If this was built as something where you could: 1. purchase compute cycles form other users at a cost lower than current AI platforms, and 2. sell spare cycles on your machine to other users it could be a good way to reduce the cost of AI.
Since I only really use AI computation from 9-5 in my timezone, I could sell my extra compute for the other 16 hours of the day to users in other time zones. As long as the payout I was getting from the app covered the cost of electricity, cooling, and hardware wear, it could work?
HDBoomer
AI is next generation computer automation being (over)sold as nearly magical, and it is (unsurprisingly) no such thing. AI can misunderstand and misinform as well as any pathological liar; requires extraordinary amounts of, human, peer review.
Tech companies are trying to gain access to enormous amounts of water and electric power to build AI supporting, ginormous, data centers without addressing concerns about availability, consequences or cost.
These new data centers are being proposed in the desert, southwestern, US states; updating existing data centers/environments is finally getting any attention; GHG emissions will be increased by fossil fuel based, electricity generation; spent nuclear fuel rods will be produced; etc…
These are just some of the issues that those who want these new data centers are hiding behind NDA proliferation.
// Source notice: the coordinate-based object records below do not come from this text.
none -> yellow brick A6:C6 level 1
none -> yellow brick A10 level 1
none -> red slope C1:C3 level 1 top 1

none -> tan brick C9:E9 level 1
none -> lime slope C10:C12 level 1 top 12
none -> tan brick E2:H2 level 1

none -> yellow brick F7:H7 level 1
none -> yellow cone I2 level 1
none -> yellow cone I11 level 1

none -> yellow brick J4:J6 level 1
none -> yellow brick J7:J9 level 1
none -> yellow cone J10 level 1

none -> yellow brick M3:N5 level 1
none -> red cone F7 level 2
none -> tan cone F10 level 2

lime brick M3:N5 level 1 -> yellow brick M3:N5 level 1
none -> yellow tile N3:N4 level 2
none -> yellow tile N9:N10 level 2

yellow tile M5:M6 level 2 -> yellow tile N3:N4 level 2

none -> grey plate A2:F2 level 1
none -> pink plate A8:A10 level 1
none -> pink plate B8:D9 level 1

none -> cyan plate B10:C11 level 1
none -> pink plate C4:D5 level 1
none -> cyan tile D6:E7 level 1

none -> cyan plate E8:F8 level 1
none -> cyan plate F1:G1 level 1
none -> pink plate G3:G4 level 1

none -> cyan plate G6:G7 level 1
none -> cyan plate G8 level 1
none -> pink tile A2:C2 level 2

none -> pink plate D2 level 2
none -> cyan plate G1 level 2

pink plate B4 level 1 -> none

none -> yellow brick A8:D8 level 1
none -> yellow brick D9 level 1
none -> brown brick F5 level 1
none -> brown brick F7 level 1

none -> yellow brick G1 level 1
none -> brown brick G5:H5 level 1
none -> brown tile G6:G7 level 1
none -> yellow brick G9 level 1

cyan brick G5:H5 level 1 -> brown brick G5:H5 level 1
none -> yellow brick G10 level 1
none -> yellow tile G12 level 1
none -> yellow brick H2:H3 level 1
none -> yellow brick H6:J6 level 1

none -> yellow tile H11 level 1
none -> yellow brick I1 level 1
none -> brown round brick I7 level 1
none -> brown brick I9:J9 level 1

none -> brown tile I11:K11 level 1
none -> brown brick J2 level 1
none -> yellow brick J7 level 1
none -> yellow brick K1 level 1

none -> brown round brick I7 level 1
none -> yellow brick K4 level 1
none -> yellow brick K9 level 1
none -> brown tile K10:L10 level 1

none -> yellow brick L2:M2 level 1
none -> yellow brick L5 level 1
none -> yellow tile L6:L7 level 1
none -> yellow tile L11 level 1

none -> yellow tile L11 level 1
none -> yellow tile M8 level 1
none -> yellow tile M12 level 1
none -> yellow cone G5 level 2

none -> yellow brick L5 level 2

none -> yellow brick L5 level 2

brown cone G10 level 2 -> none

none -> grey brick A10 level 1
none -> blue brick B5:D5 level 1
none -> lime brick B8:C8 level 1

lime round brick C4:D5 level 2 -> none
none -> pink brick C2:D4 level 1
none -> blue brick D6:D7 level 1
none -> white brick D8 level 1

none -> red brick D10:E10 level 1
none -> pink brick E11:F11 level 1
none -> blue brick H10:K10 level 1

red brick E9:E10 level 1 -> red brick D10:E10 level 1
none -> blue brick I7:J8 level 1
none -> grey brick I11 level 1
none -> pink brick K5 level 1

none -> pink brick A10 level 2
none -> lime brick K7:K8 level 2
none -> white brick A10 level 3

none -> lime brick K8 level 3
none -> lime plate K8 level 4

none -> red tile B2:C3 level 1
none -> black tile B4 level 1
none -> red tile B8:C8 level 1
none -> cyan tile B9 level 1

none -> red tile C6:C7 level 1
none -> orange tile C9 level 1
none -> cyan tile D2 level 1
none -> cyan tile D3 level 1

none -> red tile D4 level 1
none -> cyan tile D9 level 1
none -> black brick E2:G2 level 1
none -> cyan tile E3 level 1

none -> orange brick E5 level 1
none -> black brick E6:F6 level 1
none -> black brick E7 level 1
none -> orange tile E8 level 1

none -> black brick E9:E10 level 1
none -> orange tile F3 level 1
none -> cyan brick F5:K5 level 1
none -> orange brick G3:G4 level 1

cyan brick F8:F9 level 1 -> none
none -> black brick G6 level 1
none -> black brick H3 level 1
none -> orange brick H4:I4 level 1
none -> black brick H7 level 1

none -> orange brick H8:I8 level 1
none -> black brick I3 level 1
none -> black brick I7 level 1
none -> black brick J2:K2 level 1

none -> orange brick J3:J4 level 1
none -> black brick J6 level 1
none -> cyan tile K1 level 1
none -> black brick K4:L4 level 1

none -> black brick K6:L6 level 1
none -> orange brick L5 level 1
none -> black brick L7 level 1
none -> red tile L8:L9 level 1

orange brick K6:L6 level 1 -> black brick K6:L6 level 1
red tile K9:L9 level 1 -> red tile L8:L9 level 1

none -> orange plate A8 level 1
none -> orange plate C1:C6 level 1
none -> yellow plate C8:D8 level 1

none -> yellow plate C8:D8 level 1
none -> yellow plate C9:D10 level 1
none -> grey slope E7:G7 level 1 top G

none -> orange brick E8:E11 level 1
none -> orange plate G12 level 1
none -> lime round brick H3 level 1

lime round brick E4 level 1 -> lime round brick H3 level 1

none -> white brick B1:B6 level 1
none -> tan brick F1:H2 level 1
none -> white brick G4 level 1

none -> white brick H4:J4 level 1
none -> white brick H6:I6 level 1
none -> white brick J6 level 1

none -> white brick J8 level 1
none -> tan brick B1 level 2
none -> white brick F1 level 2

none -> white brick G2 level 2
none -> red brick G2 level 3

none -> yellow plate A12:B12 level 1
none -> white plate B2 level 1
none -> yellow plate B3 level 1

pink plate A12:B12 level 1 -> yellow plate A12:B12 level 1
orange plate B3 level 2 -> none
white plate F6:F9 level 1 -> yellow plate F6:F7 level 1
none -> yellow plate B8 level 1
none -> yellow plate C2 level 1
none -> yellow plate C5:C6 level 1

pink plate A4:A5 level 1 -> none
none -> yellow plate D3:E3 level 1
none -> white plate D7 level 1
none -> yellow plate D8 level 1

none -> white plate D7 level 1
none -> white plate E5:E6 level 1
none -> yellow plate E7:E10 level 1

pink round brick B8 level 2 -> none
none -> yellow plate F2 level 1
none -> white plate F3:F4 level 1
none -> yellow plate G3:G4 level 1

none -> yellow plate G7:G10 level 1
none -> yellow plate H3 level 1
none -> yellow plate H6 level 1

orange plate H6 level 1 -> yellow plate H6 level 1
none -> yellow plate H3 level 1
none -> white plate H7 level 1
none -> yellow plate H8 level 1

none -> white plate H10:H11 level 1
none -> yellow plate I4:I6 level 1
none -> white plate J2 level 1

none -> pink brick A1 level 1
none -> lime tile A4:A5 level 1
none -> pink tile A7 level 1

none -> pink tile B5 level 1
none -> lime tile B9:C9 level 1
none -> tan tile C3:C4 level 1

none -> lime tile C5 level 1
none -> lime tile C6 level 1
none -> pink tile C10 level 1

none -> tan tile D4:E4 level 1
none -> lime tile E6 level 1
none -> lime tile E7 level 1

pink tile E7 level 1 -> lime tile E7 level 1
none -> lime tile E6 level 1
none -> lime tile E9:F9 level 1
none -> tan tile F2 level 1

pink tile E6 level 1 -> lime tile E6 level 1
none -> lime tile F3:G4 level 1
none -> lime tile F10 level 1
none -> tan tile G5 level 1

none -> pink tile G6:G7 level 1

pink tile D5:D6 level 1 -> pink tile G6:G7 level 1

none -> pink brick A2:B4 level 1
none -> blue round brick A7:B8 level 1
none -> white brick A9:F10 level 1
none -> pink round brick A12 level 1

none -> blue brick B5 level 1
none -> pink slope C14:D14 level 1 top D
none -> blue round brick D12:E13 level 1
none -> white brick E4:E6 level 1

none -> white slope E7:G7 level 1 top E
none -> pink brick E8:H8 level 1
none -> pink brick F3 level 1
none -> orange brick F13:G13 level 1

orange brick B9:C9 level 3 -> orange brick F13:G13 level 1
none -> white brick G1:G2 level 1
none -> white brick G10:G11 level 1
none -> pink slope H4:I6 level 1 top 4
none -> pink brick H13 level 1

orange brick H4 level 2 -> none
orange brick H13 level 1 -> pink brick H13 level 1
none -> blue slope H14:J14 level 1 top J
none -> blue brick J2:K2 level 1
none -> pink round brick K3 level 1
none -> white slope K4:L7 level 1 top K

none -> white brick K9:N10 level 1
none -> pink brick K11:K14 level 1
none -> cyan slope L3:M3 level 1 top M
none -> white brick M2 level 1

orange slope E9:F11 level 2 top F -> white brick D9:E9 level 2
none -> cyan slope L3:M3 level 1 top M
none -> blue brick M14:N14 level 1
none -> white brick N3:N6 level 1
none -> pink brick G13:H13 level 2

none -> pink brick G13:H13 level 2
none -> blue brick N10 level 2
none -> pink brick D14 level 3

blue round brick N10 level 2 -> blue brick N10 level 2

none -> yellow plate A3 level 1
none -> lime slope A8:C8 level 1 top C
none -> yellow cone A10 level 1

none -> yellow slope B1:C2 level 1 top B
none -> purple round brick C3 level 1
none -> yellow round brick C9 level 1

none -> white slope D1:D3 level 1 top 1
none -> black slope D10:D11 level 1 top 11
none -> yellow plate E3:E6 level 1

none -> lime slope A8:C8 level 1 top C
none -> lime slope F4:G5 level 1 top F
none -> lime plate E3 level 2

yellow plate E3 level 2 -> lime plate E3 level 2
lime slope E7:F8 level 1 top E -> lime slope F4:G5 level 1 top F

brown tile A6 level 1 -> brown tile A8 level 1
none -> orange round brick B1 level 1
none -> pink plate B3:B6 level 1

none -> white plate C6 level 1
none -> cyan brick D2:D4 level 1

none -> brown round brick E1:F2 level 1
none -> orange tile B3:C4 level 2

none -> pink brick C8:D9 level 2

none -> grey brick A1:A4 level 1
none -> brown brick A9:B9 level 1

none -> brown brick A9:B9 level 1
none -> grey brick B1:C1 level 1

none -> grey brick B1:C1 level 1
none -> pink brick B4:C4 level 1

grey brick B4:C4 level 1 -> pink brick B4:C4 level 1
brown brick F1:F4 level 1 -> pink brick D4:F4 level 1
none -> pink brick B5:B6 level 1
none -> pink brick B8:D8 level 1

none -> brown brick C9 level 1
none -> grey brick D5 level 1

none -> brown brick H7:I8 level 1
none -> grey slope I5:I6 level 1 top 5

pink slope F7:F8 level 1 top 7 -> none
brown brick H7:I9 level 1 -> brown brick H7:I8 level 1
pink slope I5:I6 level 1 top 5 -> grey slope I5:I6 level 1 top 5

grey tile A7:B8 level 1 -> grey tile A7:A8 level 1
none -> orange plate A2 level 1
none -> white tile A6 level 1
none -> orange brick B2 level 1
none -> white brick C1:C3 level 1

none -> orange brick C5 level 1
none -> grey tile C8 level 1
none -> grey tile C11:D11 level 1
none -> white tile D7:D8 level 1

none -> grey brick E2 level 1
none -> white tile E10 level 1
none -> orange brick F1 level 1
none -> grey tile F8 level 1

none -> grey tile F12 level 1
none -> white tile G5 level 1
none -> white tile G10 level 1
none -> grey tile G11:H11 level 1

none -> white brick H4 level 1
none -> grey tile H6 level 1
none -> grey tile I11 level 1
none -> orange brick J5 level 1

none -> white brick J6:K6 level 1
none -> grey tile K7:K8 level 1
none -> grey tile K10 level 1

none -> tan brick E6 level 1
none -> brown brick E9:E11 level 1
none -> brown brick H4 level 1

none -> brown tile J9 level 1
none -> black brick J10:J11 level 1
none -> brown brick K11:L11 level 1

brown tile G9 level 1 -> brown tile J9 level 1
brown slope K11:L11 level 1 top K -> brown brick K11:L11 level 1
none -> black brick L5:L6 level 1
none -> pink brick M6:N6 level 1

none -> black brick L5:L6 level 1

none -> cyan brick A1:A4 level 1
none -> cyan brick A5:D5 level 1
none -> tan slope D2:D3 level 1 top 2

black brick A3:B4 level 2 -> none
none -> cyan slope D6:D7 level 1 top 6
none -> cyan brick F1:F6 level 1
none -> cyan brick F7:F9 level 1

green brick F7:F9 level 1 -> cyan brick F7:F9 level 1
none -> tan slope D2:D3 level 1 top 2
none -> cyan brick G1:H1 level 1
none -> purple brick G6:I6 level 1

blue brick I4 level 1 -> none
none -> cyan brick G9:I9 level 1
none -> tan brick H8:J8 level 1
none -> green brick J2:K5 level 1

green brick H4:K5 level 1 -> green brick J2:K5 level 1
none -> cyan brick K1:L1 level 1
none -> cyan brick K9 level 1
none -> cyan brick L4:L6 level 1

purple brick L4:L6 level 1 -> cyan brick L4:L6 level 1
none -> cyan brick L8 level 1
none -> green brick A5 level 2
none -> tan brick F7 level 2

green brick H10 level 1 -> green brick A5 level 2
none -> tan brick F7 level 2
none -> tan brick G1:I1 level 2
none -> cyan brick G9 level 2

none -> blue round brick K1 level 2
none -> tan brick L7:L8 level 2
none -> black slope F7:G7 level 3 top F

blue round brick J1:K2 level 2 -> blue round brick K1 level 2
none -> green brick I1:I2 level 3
After being built these data centers would have less than a few dozen, full time employees (I, remotely, supported network connectivity to multiple companies, data centers for 20+ years).
Tech swindlers are also overlooking the inability of LLM (Large Language Models), or any other AI variation, to tell truth from fiction, and therefore AI can create fictitious results in automation generated responses.
Automation, even when sold as AI, can be no better, or worse, than the humans who originated the software.
Thoughtful humans must apply the brakes to this AI rush, so that we need not find out, the hard way, that there are costs and consequences that must be considered, seriously considered, before proceeding with this push to put, “AI,” too close to everywhere, way too fast.
PAV
Isn't the idea of isolating your AI from the knowledge base that continuously updates counterintuitive to getting a complete answer to any question? Or is this more like trying to figure out a way to move a robot or something where it doesn't necessarily matter that they are in a closed environment?